Stephanie Clifford Tackles Class and Identity in Debut Novel Everybody Rise

Books Features
Share Tweet Submit Pin

We’re giving away a copy of Everybody Rise here!

“It starts with something that we can all understand,” Stephanie Clifford tells Paste, “yet it ends with massive fraud.” The Loeb Award-winning reporter covers Brooklyn courts for The New York Times, and she explains that the defendants’ crimes “always start small.” Their gradual spiral out of control inspired her to write Everybody Rise, her debut novel following 26-year-old Evelyn Beegan’s desperate descent into chaos.

The book opens with Evelyn starting a new job at People Like Us, an exclusive social networking site for the wealthy elite. Tasked with recruiting new members, she quickly immerses herself in a world of Adirondack camps, fashion shows and debutante balls. But when Evelyn attempts to pass herself off as “old money,” her web of lies begins to fall apart at the seams.

Paste caught up with Clifford to learn about the challenges of writing Everybody Rise, her early experiences in New York City and the slippery slope to criminal behavior.


Paste: What sparked your imagination to write Everybody Rise?

Stephanie Clifford: We’ve all been in a place where we’ve wanted something that’s not good for us, and I wondered what it would be like to take that to the extreme. I cover Brooklyn courts for the [New York] Times, and one interesting thing I see at sentencings is that the defendants’ crimes always start small. It starts with something that we can all understand, even if we wouldn’t do it—say, fudging office expenses—yet it ends with massive fraud. What do people tell themselves as they’re getting into hotter water? How do they justify it? Writing about how Evelyn gets deeper and deeper into trouble was a really interesting process.

Paste: What was your research process like for this novel?

Clifford: Part of that was reading (sociology studies, etiquette books, memoirs of people from this world). I also did a lot of reporting to understand what the world Evelyn joins is all about. For instance, one of the gigs I did when I first came to New York and was freelancing was covering fashion shows for a Fashion Week supplement. I’d never been to a fashion show before, and I was fascinated by the anthropology of it: Why were these people in the first row, and these in the second? Why did these attendees get there early, and these walk in at the last minute? What did the front-row denizens talk about, what did they wear and how did they move? That was one of the sparks for the novel—trying to understand this rather foreign world.

Paste: “Evelyn found herself in her mid-20s without any semblance of the life she expected to have.” I feel like this describes many individuals, myself included. Why did you choose to set the novel in Evelyn’s mid-20s?

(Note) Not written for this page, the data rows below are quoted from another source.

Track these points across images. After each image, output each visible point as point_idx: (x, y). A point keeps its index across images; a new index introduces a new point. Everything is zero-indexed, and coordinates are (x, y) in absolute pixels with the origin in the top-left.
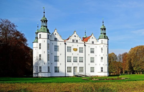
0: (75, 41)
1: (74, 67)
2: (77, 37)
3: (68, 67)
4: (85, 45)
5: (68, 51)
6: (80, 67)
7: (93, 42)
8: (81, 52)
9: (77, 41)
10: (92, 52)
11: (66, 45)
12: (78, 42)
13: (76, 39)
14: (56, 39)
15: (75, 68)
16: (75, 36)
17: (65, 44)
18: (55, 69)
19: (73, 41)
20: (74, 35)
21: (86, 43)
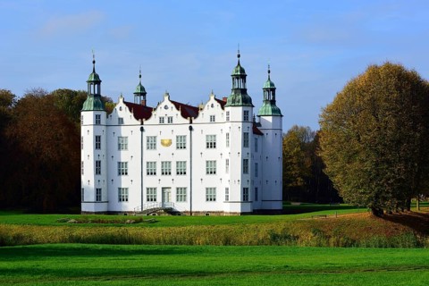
0: (166, 121)
1: (163, 189)
2: (170, 108)
3: (148, 189)
4: (191, 128)
5: (148, 148)
6: (178, 189)
7: (213, 119)
8: (181, 146)
9: (170, 120)
10: (212, 145)
11: (144, 133)
12: (174, 122)
13: (169, 115)
14: (121, 121)
15: (167, 190)
16: (166, 107)
17: (142, 129)
18: (120, 192)
19: (162, 120)
20: (163, 105)
21: (194, 121)
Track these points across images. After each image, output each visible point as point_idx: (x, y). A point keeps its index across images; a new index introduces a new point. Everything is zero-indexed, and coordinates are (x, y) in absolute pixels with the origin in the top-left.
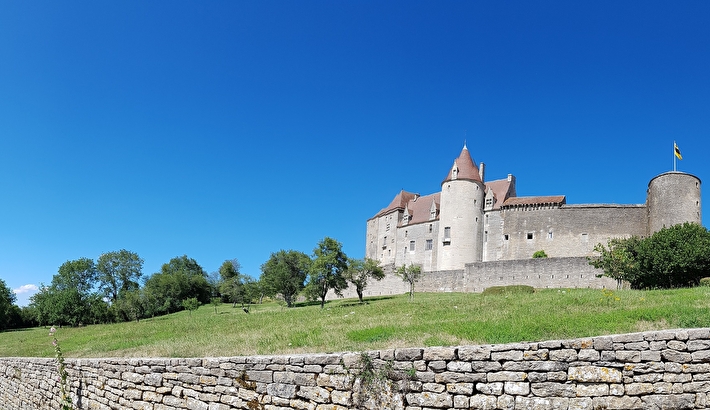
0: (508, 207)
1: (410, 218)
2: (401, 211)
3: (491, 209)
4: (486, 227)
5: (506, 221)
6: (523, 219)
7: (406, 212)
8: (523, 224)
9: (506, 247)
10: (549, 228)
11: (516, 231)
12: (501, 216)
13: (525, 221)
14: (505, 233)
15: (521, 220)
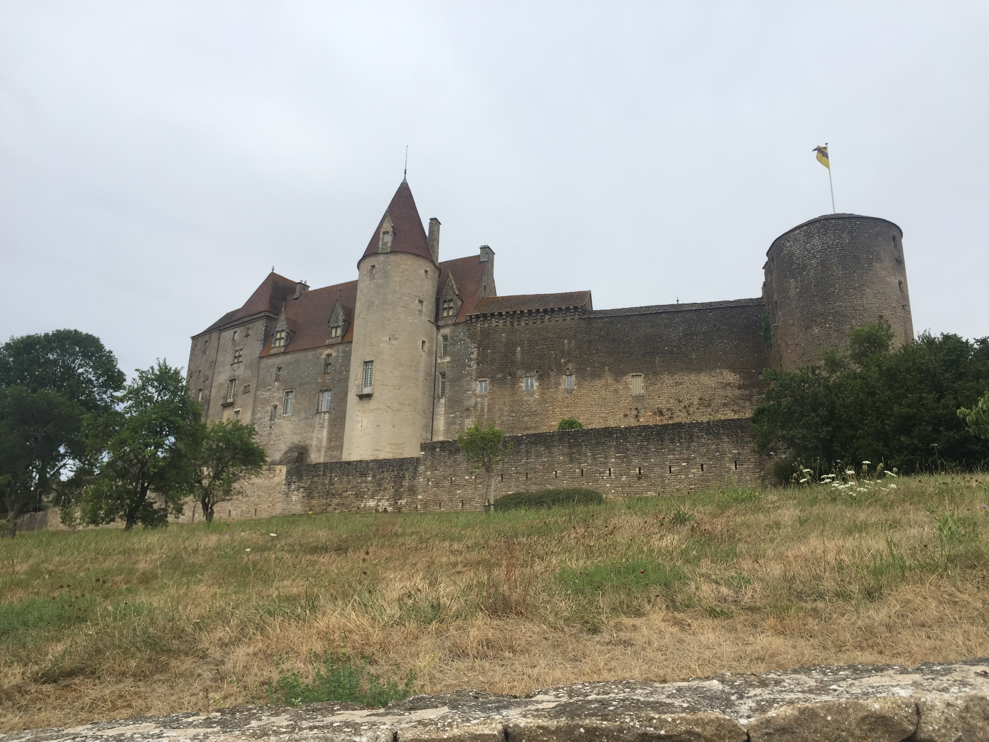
0: (485, 317)
1: (291, 337)
2: (272, 319)
3: (451, 321)
4: (443, 362)
5: (481, 348)
6: (515, 344)
7: (281, 323)
8: (514, 355)
9: (482, 409)
10: (566, 363)
11: (502, 372)
12: (468, 337)
13: (519, 349)
14: (481, 376)
15: (510, 346)
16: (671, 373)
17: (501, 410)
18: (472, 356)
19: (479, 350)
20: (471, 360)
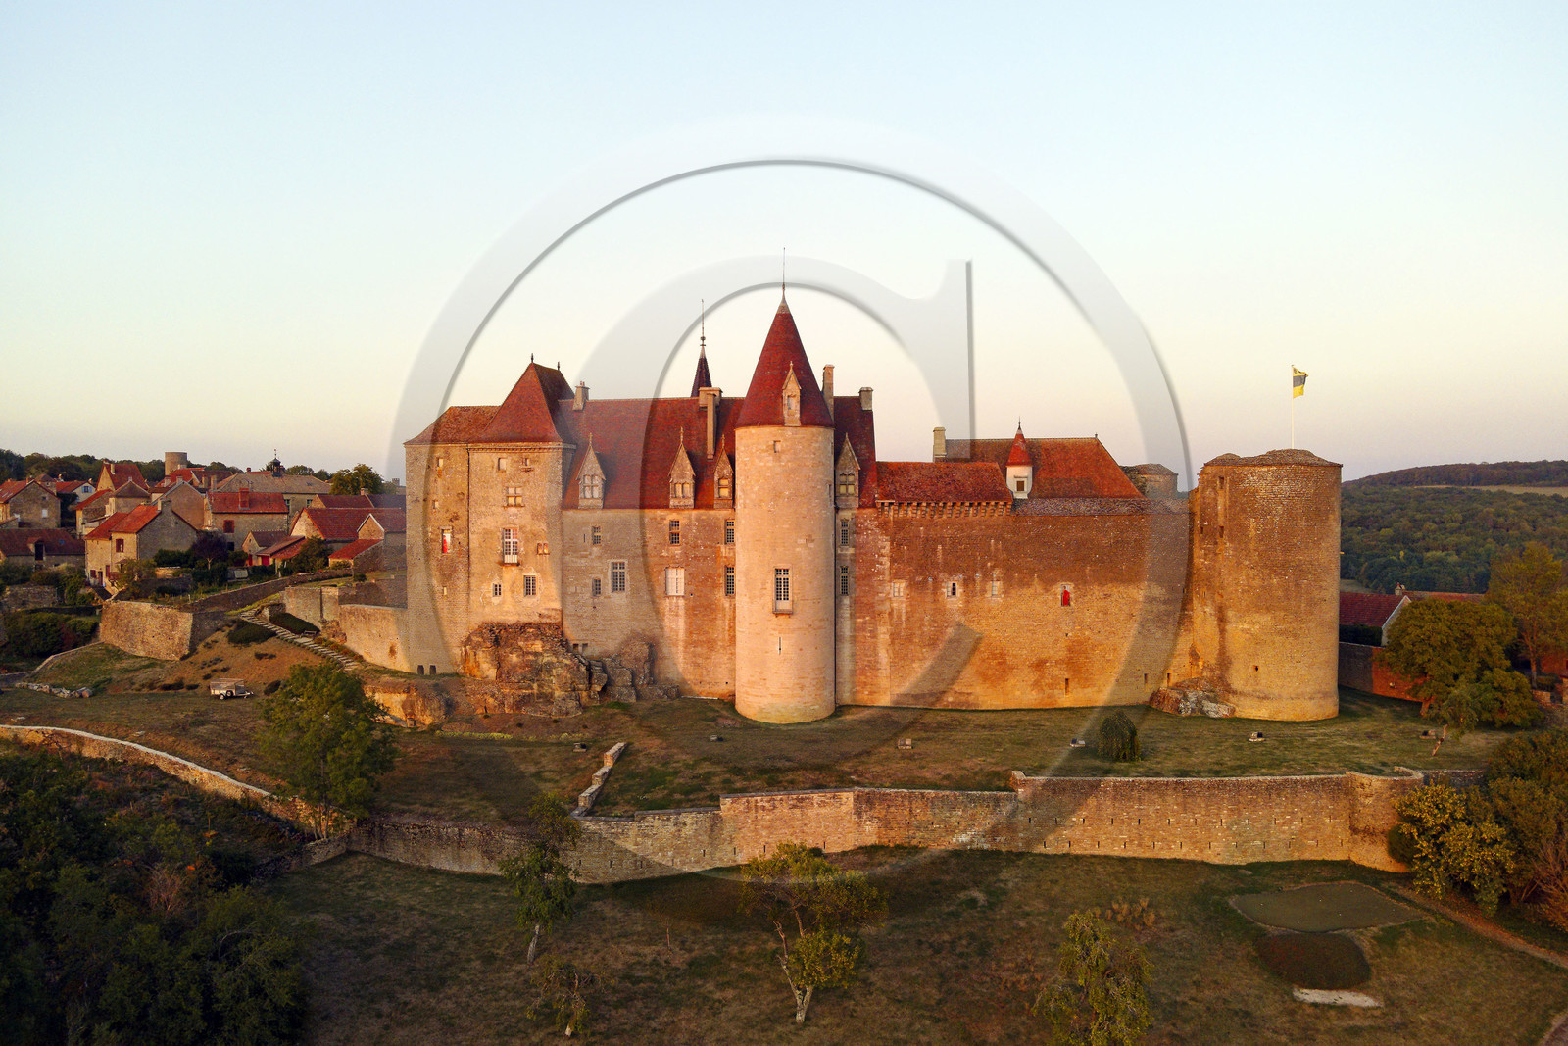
0: (900, 506)
4: (844, 553)
5: (896, 544)
6: (935, 542)
8: (935, 555)
9: (899, 617)
10: (993, 567)
11: (921, 574)
12: (878, 527)
13: (940, 547)
14: (896, 576)
15: (930, 544)
16: (1101, 585)
17: (922, 619)
18: (883, 551)
19: (892, 544)
20: (883, 555)
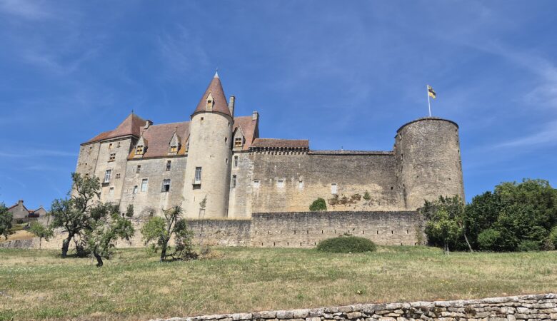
0: (259, 149)
1: (145, 150)
2: (135, 139)
3: (240, 149)
4: (235, 170)
5: (256, 165)
6: (274, 164)
7: (141, 142)
8: (273, 169)
10: (299, 175)
11: (267, 177)
12: (249, 159)
13: (276, 166)
14: (255, 179)
15: (271, 165)
20: (251, 170)
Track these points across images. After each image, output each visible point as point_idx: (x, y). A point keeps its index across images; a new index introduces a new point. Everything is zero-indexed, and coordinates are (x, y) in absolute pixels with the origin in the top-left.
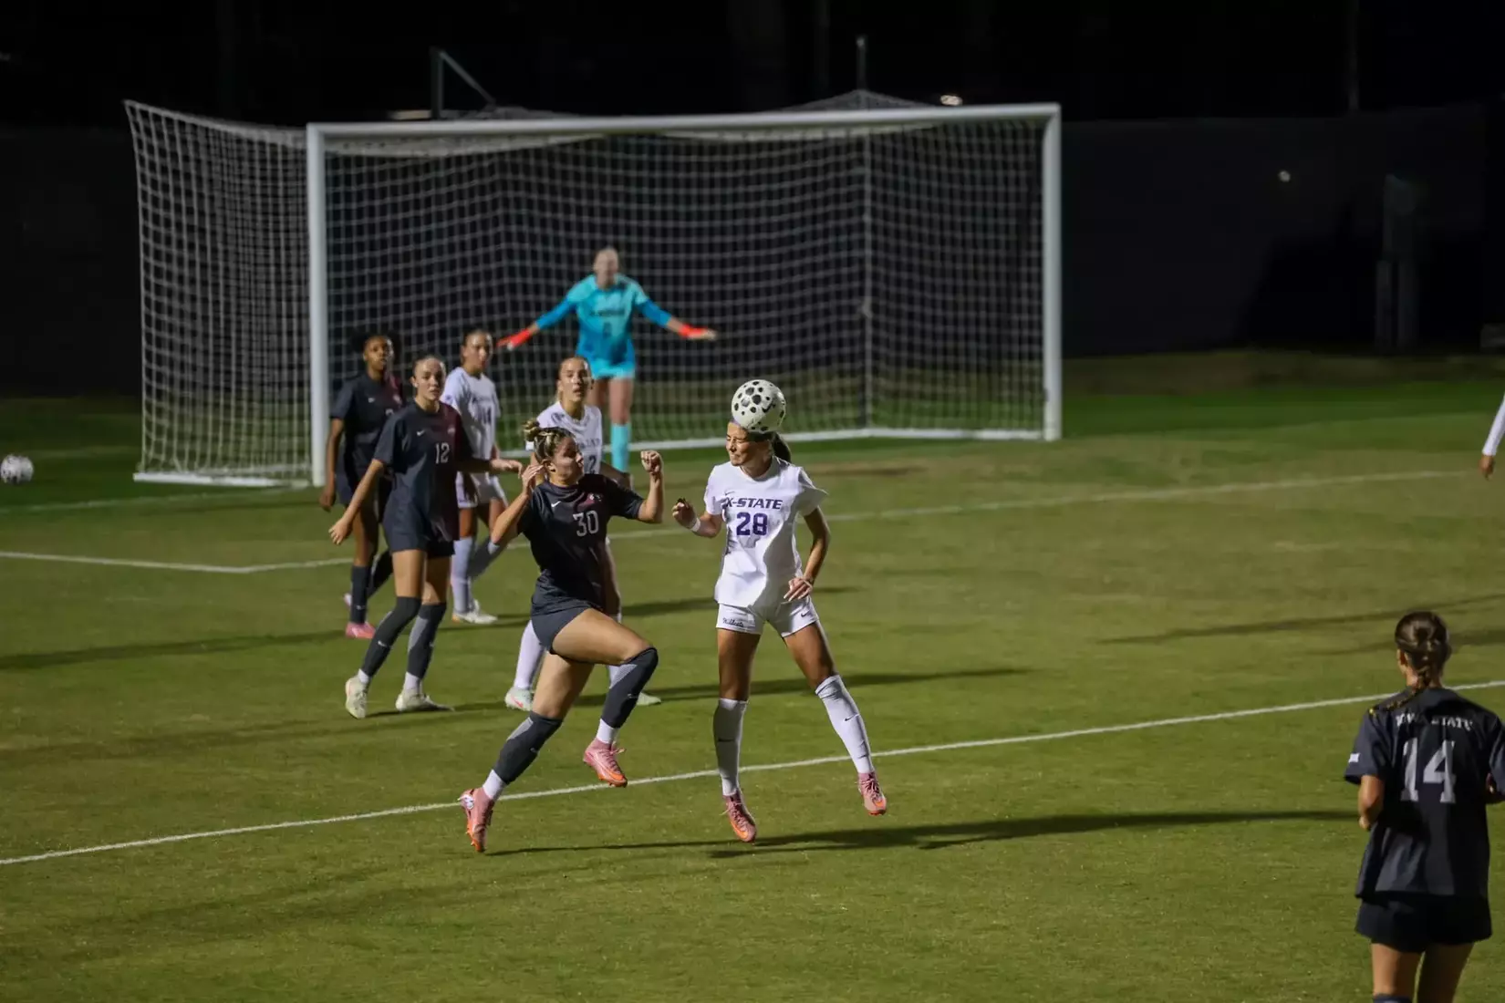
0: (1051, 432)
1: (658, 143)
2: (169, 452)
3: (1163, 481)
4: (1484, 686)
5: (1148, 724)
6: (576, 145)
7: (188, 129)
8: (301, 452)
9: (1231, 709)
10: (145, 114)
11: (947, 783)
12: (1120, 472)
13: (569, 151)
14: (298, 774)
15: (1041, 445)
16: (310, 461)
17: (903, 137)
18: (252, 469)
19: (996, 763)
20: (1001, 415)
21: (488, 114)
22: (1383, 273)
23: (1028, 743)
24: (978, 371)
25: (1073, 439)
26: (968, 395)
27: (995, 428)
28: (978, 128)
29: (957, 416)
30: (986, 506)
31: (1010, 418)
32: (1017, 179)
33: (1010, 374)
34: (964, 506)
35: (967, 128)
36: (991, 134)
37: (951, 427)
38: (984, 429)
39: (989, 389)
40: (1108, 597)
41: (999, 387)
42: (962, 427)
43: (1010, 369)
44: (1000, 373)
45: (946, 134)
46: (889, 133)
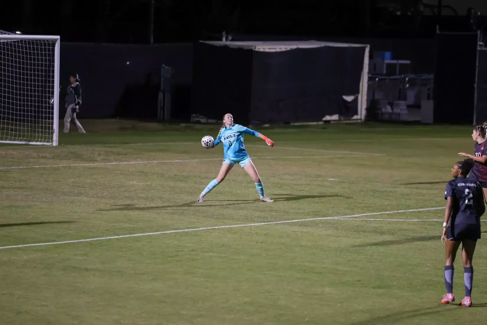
0: (55, 144)
3: (93, 160)
4: (198, 229)
9: (118, 235)
11: (25, 258)
12: (78, 157)
15: (52, 147)
17: (7, 43)
19: (41, 251)
20: (38, 137)
22: (161, 96)
23: (52, 244)
24: (31, 122)
25: (62, 146)
26: (28, 131)
27: (36, 141)
28: (33, 42)
29: (24, 136)
30: (34, 167)
31: (42, 138)
32: (46, 60)
33: (42, 124)
34: (27, 166)
35: (29, 43)
36: (37, 45)
37: (21, 140)
38: (33, 141)
39: (35, 128)
40: (76, 198)
41: (38, 128)
42: (25, 140)
43: (42, 122)
44: (38, 123)
45: (22, 43)
46: (3, 42)
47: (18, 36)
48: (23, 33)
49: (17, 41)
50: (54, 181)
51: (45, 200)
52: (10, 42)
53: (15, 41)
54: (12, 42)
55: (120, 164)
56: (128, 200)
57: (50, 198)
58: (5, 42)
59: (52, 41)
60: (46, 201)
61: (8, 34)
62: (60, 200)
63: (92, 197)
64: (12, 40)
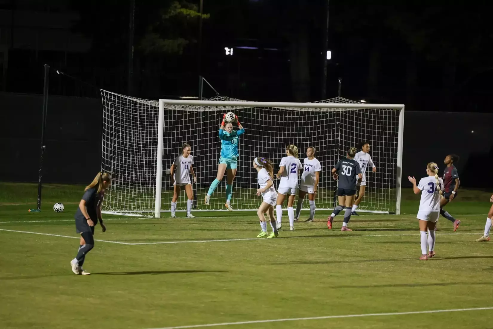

Clifford: I’m glad it felt familiar—it was my experience in my 20s, too! I moved to New York at 24 and expected the city would welcome me with open arms. Instead, I found it really hard. I couldn’t get a job for two years, and I was freelancing, taking every assignment I could to try to make rent. Meanwhile, it felt like the people around me were on these secure career paths while I was just flailing. I wanted to write about what that felt like, and, for someone like Evelyn, who so wants to make it in New York, what decisions that might lead her to.

Paste: What was the most challenging scene for you to write in Everybody Rise?

Clifford: It got difficult as Evelyn got more and more caught up in this world of glamor and money. She wants to fit in so badly that she becomes close to delusional. I wanted to keep it from going into farce or pure satire and still have her motives be understandable, even if they don’t provoke sympathy. That was a difficult line to walk.

Paste: Can you share any details about what you’re writing next?

Clifford: My court coverage for the Times is everything from the Mafia to terrorism to gang cases to wrongful convictions. There’s so much human drama going on every day here, so I’m interested in writing something set in the criminal-justice world.